Naked mole-rats are weird creatures. They’re a cold-blooded mammal (which is insanely rare), they have extremely low metabolism which allows them to live extremely long lives when compared to other rodents, and they don’t feel pain or hardly ever fall victim to cancer. Now, just when scientists thought they had the creepy things figured out, the mole-rats threw a curve ball that scientists are having a hard time believing: they basically turn into plants when oxygen levels are low.
Normally, when a mammal becomes starved of oxygen its brain begins to shut down, slowly suffocating and eventually dying. Naked mole-rats, in all their evolutionary wisdom, have a secondary system that allows them to survive when their oxygen runs out.

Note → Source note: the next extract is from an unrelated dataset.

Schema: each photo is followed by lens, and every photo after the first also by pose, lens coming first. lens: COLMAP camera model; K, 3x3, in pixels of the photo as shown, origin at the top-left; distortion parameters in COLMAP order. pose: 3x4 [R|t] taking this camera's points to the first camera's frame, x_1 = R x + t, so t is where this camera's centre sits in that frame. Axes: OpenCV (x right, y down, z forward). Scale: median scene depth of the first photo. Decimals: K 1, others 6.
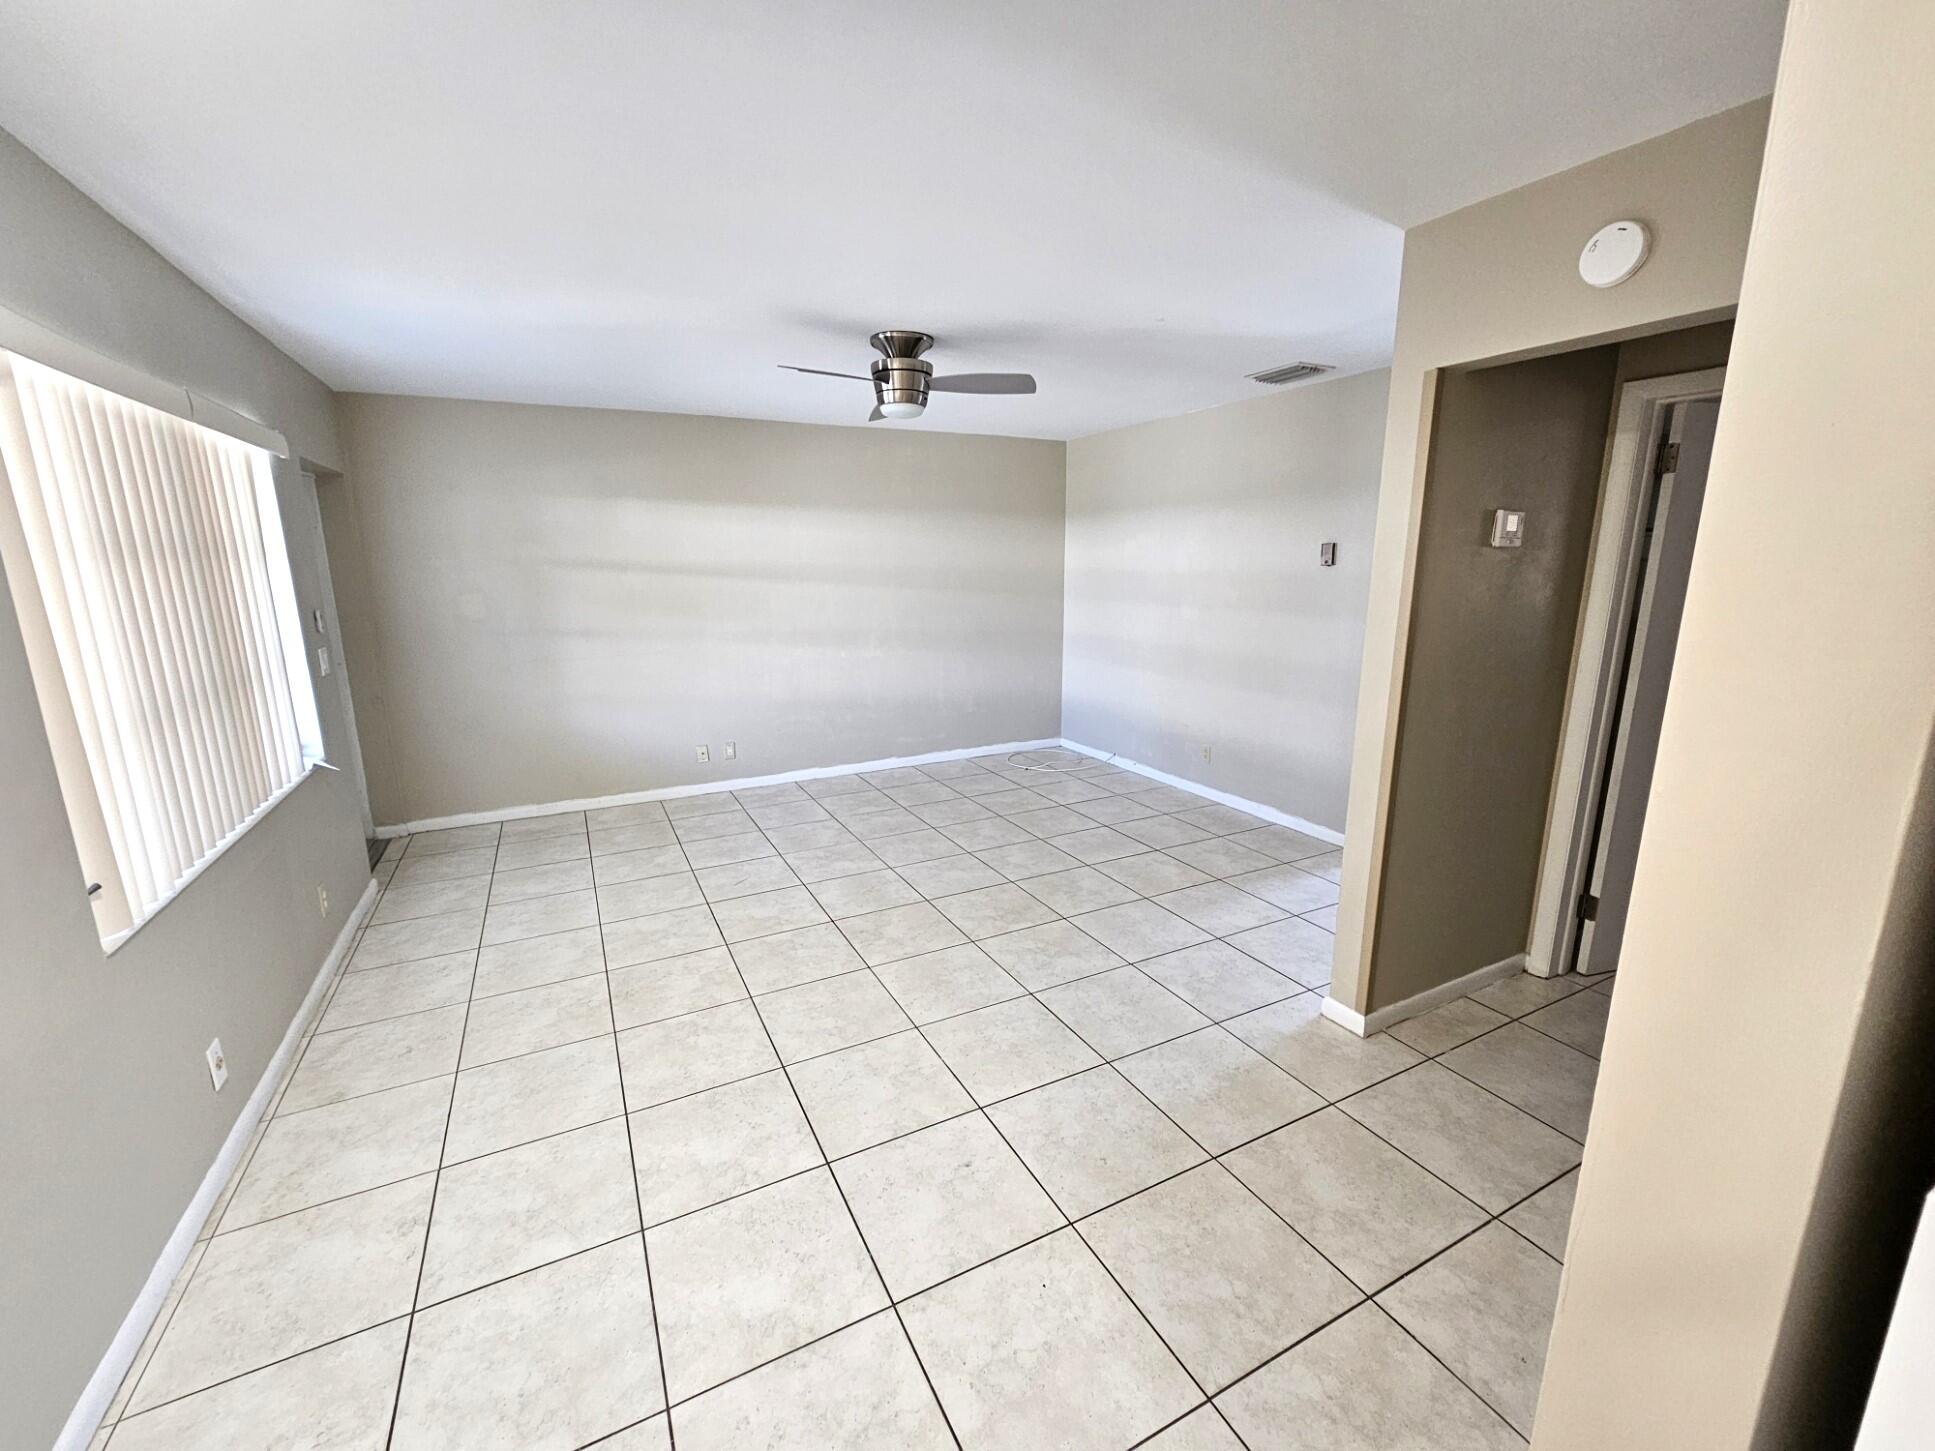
lens RADIAL K [[795.5, 0, 966.2], [0, 795.5, 730.5], [0, 0, 1]] dist [-0.002534, -0.000233]
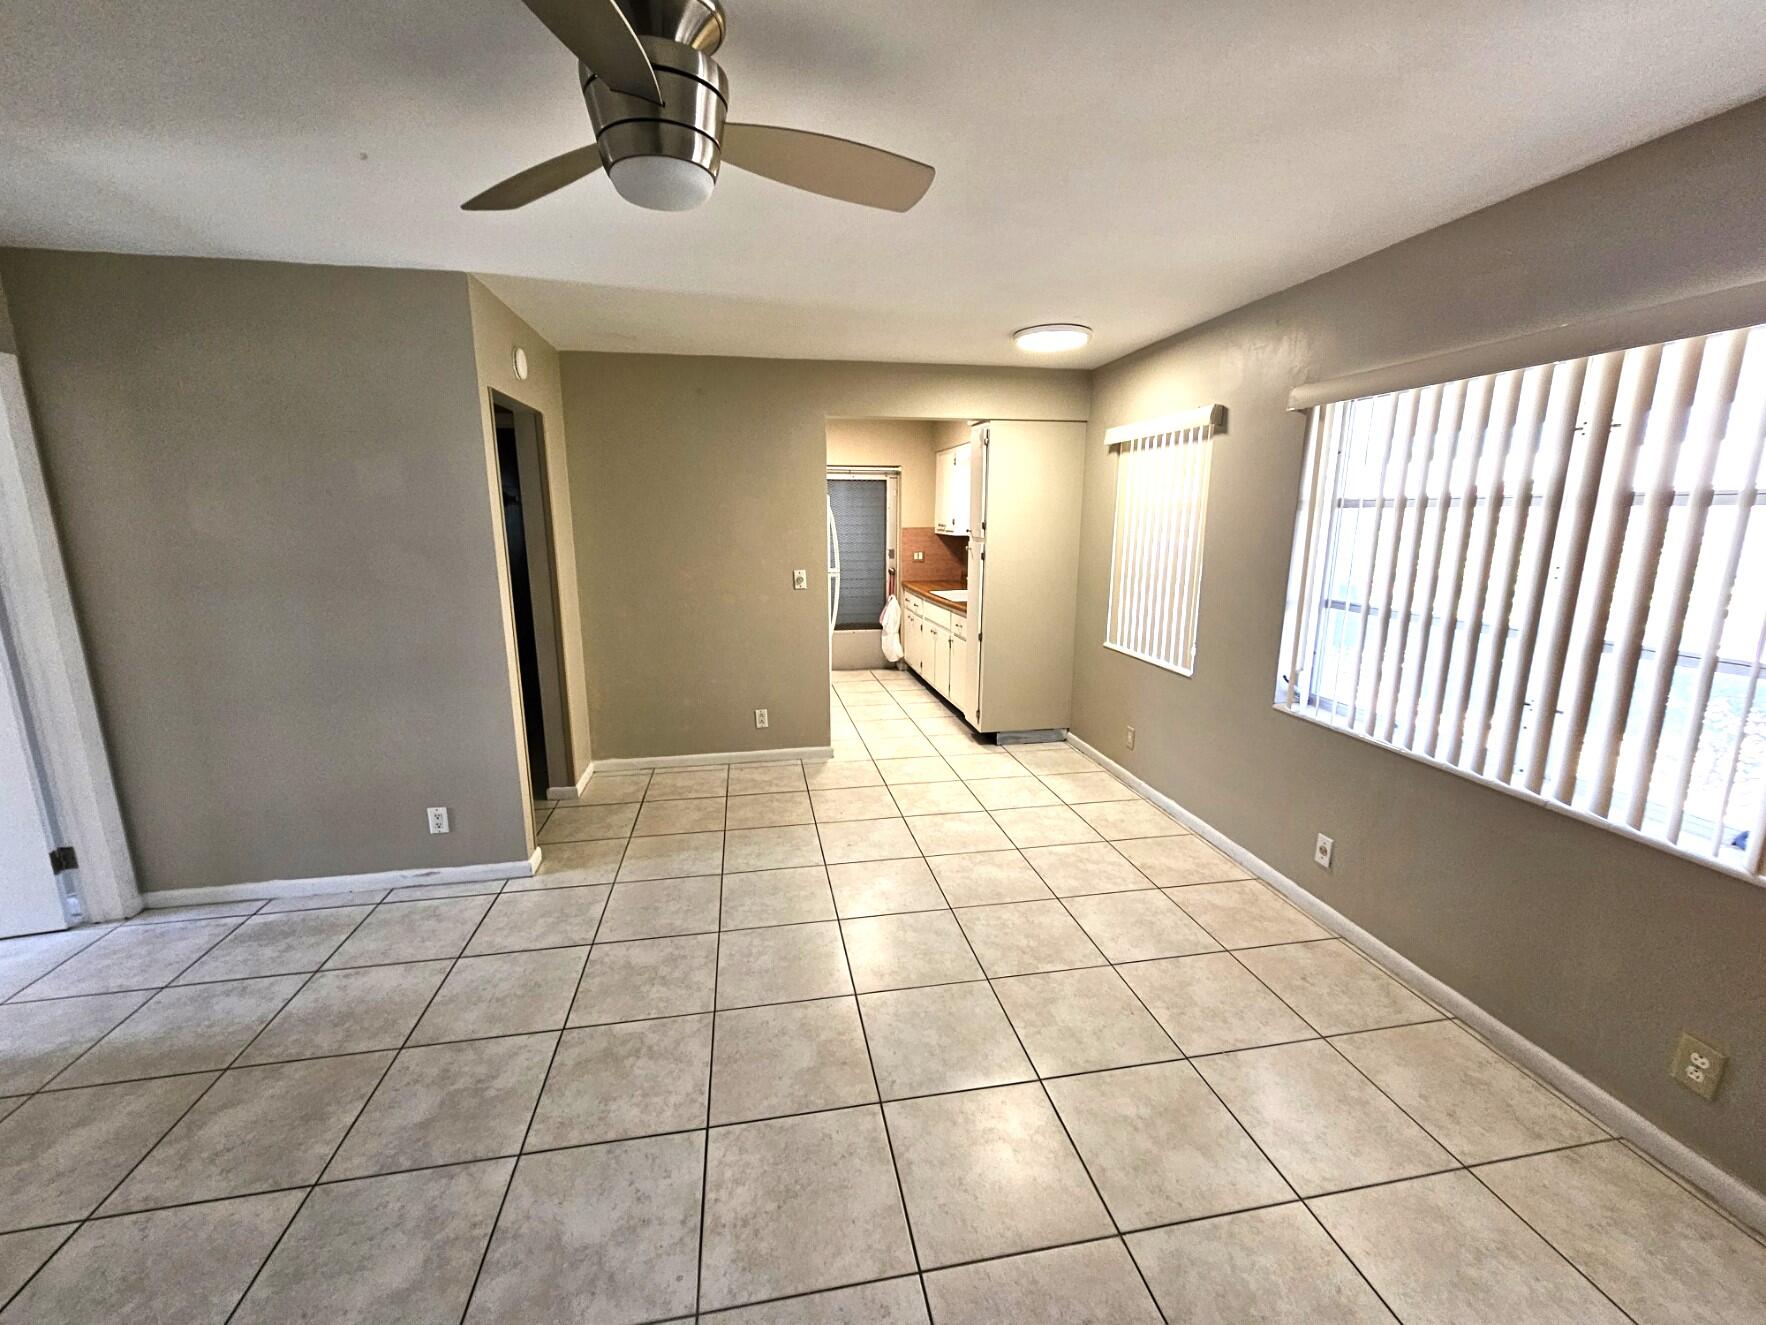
lens RADIAL K [[726.1, 0, 882.0], [0, 726.1, 660.2], [0, 0, 1]] dist [-0.002534, -0.000233]
pose [[-0.958073, -0.047532, 0.282556, -0.375178], [0.070580, 0.916607, 0.393511, -0.355453], [-0.277697, 0.396955, -0.874821, 1.632281]]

Scientists from all over the world, led by Thomas Park of the University of Illinois at Chicago, discovered that the mole-rat brain begins utilizing fructose for energy when oxygen is hard to find. Lack of oxygen essentially halts a mammal’s ability to produce glucose, which is a crucial part of keeping us going, but by switching to fructose like plants use, the mole-rats can keep kicking for hours and hours until they find a new source of oxygen.
That’s a particularly fantastic trait to have for an animal that spends a lot of time underground, and could fall victim to cave-ins and other situations where oxygen becomes scarce. Researchers now hope that the discovery could yield new, life-saving methods of dealing with health emergencies like heart attacks in which the human brain is oxygen starved.